[[ Records provided open ]]
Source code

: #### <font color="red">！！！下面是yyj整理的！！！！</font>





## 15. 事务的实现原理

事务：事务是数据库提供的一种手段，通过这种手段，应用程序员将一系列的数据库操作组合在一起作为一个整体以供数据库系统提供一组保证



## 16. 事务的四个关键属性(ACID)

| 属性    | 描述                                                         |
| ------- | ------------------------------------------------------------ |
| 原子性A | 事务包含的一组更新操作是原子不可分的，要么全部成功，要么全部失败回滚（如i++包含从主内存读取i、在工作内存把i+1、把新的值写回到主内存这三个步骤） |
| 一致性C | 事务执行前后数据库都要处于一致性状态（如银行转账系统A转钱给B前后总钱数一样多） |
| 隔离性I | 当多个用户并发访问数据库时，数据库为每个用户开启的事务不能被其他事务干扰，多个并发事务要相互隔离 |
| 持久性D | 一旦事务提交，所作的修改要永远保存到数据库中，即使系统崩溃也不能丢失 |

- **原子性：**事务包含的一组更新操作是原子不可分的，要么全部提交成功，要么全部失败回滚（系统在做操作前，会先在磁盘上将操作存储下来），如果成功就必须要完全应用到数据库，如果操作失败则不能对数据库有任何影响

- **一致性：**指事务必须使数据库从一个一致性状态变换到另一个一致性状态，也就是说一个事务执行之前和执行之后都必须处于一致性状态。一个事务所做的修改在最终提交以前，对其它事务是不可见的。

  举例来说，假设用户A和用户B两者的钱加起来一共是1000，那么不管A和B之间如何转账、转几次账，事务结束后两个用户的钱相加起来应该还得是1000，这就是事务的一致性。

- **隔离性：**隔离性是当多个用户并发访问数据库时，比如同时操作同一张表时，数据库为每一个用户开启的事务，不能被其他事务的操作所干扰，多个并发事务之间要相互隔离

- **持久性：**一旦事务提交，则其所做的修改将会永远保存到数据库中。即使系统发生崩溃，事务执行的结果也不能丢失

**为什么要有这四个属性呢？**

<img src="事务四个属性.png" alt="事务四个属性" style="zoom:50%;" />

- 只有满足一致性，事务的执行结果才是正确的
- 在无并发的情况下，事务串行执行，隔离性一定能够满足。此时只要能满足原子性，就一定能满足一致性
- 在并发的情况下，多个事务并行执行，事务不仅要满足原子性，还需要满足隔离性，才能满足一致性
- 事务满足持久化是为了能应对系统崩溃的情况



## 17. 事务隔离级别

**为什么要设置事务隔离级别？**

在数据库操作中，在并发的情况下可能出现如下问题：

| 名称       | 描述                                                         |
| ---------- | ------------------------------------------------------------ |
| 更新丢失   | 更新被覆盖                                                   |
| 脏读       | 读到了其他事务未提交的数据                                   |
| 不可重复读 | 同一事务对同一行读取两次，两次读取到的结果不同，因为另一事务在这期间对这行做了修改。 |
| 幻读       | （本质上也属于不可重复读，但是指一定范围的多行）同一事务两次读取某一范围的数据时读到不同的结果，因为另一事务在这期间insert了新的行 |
[[ Records provided closed ]]
[[ Records provided open ]]
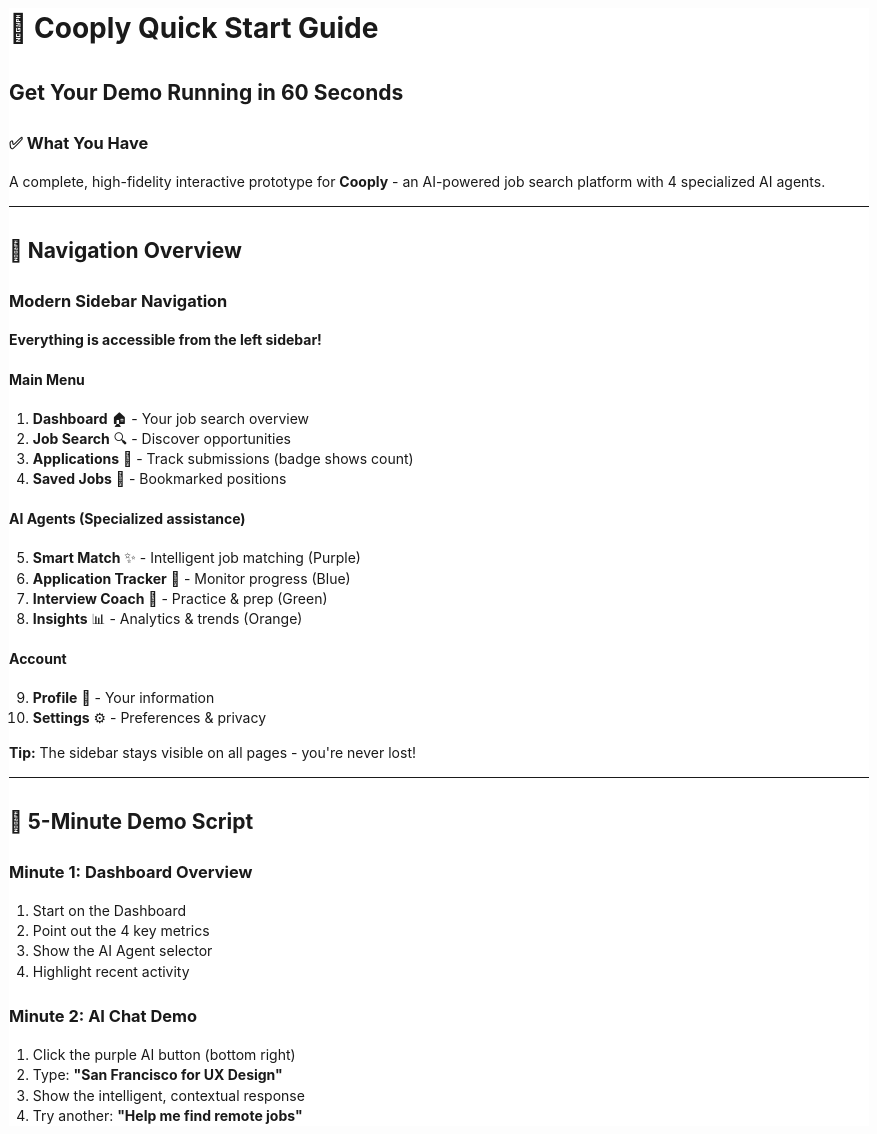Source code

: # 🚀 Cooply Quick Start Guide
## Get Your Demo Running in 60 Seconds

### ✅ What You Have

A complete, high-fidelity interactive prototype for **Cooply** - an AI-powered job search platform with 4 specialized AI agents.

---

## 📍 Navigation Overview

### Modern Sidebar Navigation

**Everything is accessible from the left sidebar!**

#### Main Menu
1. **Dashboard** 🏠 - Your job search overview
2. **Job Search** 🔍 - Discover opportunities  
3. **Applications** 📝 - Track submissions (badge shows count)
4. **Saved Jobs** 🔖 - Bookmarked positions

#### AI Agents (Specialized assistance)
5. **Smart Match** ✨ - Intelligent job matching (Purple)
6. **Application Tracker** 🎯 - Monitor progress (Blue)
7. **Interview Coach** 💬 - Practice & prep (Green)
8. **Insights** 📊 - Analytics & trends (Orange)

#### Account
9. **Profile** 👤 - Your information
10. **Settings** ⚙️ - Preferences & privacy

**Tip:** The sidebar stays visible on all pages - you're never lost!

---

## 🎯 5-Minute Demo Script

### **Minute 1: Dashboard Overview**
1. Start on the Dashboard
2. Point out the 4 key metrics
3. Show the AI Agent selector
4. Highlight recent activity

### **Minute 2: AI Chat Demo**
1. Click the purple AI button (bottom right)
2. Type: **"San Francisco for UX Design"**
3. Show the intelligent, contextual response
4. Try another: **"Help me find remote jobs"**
[[ Records provided closed ]]
* _Task_
Update the data from the line holding "### ✅ What You Have" through the line holding "the left sidebar!**", inclusive, replacing "prototype" with "mockup" and leaving everything else as it is.

* _Result for this task_
### ✅ What You Have

A complete, high-fidelity interactive mockup for **Cooply** - an AI-powered job search platform with 4 specialized AI agents.

---

## 📍 Navigation Overview

### Modern Sidebar Navigation

**Everything is accessible from the left sidebar!**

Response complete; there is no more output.